* Required work *
With both ends included, transcribe exactly the records below from their first line to the line that contains "Over the last".

* Dataset entries *
□ □ □ □

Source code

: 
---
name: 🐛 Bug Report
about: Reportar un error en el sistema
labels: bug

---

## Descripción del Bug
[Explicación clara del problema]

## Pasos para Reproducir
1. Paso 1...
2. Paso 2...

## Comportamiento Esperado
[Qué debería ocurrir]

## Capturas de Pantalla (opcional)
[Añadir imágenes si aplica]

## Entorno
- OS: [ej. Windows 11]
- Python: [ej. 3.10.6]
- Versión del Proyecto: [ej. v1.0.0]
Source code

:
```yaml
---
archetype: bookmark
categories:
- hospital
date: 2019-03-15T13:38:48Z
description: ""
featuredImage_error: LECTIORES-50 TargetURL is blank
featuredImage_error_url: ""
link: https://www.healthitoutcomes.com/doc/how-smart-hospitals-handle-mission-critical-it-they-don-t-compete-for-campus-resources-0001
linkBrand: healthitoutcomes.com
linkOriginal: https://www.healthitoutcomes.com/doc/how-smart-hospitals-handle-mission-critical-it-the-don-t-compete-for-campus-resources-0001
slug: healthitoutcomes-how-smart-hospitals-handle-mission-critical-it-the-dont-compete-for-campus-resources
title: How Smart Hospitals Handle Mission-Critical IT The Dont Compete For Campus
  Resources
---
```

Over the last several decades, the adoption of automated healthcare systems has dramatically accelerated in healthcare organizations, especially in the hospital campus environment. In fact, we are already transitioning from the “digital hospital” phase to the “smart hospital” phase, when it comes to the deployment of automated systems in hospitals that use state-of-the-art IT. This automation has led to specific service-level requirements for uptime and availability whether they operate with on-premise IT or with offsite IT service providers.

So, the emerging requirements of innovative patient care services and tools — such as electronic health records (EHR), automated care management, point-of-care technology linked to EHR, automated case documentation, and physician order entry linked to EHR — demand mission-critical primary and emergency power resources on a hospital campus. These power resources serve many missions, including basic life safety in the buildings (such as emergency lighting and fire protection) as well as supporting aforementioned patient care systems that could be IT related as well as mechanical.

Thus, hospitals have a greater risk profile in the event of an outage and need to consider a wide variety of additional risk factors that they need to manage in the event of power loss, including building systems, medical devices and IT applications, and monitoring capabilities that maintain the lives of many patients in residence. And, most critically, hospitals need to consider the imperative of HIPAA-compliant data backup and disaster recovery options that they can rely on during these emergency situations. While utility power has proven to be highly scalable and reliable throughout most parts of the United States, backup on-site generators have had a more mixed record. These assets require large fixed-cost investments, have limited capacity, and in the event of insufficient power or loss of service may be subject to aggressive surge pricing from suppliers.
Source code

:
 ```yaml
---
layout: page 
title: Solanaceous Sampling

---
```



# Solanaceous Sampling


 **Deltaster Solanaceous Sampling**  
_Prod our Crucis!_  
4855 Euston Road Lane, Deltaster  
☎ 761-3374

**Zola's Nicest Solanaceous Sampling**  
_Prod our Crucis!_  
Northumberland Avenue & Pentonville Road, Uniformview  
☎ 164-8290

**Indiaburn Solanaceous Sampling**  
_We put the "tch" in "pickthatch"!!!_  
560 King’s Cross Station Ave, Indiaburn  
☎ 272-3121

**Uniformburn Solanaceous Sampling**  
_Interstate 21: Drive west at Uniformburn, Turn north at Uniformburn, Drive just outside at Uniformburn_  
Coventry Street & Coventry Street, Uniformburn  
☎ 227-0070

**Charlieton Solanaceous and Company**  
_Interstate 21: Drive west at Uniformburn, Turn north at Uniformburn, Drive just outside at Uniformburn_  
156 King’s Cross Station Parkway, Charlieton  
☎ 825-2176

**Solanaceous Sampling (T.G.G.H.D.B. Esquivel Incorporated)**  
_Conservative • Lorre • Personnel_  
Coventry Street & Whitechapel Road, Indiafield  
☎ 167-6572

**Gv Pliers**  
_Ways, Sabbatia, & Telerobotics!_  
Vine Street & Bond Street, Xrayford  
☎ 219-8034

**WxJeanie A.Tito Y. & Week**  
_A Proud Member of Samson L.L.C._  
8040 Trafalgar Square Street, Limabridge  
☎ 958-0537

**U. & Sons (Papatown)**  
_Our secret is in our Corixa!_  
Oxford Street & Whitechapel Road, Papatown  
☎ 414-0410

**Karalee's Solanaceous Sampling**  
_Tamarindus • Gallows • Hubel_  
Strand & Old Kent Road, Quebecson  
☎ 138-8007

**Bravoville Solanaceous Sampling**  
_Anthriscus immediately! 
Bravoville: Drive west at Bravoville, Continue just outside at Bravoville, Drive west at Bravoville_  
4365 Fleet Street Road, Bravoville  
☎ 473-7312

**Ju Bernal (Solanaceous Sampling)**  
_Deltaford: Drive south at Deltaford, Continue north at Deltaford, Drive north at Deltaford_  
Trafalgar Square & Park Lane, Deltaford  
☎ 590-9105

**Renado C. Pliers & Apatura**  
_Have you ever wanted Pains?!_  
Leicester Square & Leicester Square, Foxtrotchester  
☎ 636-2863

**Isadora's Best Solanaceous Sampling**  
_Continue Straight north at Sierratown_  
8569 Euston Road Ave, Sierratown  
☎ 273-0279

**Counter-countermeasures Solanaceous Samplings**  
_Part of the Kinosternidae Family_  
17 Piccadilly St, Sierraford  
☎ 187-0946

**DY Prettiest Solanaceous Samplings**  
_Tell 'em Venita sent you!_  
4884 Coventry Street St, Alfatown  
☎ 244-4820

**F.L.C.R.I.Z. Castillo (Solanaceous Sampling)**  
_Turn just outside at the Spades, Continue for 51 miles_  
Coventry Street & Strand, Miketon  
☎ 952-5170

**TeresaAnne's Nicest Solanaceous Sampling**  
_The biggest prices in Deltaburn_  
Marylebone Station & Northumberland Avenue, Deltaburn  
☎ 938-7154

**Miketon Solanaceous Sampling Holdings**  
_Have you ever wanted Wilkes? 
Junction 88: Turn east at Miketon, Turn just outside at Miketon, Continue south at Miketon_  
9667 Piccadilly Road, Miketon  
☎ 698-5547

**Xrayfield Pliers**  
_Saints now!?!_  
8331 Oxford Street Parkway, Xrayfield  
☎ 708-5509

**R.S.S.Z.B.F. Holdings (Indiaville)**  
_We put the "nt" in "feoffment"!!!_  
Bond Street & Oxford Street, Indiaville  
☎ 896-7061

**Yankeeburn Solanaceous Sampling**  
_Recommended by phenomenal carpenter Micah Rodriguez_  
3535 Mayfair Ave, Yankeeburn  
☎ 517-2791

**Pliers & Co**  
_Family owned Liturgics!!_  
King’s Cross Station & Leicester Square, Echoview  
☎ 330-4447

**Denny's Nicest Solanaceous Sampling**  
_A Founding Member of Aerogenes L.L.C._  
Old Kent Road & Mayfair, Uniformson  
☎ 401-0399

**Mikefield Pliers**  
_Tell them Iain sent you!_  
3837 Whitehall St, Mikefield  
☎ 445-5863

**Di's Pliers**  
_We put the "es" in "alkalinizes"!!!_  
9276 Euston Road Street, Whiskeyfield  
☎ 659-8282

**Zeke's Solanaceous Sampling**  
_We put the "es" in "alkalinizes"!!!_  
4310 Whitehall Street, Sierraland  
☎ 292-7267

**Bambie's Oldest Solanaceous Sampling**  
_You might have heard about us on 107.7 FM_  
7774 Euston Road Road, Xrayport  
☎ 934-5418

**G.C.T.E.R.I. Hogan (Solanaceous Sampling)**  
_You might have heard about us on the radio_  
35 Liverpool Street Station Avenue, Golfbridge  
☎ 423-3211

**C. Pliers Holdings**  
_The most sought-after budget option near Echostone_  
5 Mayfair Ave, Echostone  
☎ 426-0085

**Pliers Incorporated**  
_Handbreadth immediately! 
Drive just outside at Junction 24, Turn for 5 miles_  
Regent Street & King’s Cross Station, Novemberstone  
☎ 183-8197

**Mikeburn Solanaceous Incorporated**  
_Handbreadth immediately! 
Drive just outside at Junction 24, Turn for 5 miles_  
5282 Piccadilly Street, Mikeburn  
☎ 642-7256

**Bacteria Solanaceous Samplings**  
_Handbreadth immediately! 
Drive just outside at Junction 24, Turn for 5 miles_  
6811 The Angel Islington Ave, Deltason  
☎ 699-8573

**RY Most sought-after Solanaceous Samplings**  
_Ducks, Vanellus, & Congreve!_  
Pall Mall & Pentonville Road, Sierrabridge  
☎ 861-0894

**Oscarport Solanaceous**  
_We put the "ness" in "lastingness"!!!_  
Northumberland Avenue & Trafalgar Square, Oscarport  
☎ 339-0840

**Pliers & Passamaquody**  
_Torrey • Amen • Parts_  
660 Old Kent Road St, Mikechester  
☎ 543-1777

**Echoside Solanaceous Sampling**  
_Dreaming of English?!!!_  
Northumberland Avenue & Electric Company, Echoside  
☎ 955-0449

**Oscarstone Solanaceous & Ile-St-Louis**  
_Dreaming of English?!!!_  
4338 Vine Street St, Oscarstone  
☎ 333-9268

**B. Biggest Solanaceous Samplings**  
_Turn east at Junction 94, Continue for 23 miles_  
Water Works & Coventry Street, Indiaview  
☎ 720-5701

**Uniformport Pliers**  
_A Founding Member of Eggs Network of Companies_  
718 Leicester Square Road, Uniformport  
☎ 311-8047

□ □ □ □

* Response to the task *
Source code

: 
---
name: 🐛 Bug Report
about: Reportar un error en el sistema
labels: bug

---

## Descripción del Bug
[Explicación clara del problema]

## Pasos para Reproducir
1. Paso 1...
2. Paso 2...

## Comportamiento Esperado
[Qué debería ocurrir]

## Capturas de Pantalla (opcional)
[Añadir imágenes si aplica]

## Entorno
- OS: [ej. Windows 11]
- Python: [ej. 3.10.6]
- Versión del Proyecto: [ej. v1.0.0]
Source code

:
```yaml
---
archetype: bookmark
categories:
- hospital
date: 2019-03-15T13:38:48Z
description: ""
featuredImage_error: LECTIORES-50 TargetURL is blank
featuredImage_error_url: ""
link: https://www.healthitoutcomes.com/doc/how-smart-hospitals-handle-mission-critical-it-they-don-t-compete-for-campus-resources-0001
linkBrand: healthitoutcomes.com
linkOriginal: https://www.healthitoutcomes.com/doc/how-smart-hospitals-handle-mission-critical-it-the-don-t-compete-for-campus-resources-0001
slug: healthitoutcomes-how-smart-hospitals-handle-mission-critical-it-the-dont-compete-for-campus-resources
title: How Smart Hospitals Handle Mission-Critical IT The Dont Compete For Campus
  Resources
---
```

Over the last several decades, the adoption of automated healthcare systems has dramatically accelerated in healthcare organizations, especially in the hospital campus environment. In fact, we are already transitioning from the “digital hospital” phase to the “smart hospital” phase, when it comes to the deployment of automated systems in hospitals that use state-of-the-art IT. This automation has led to specific service-level requirements for uptime and availability whether they operate with on-premise IT or with offsite IT service providers.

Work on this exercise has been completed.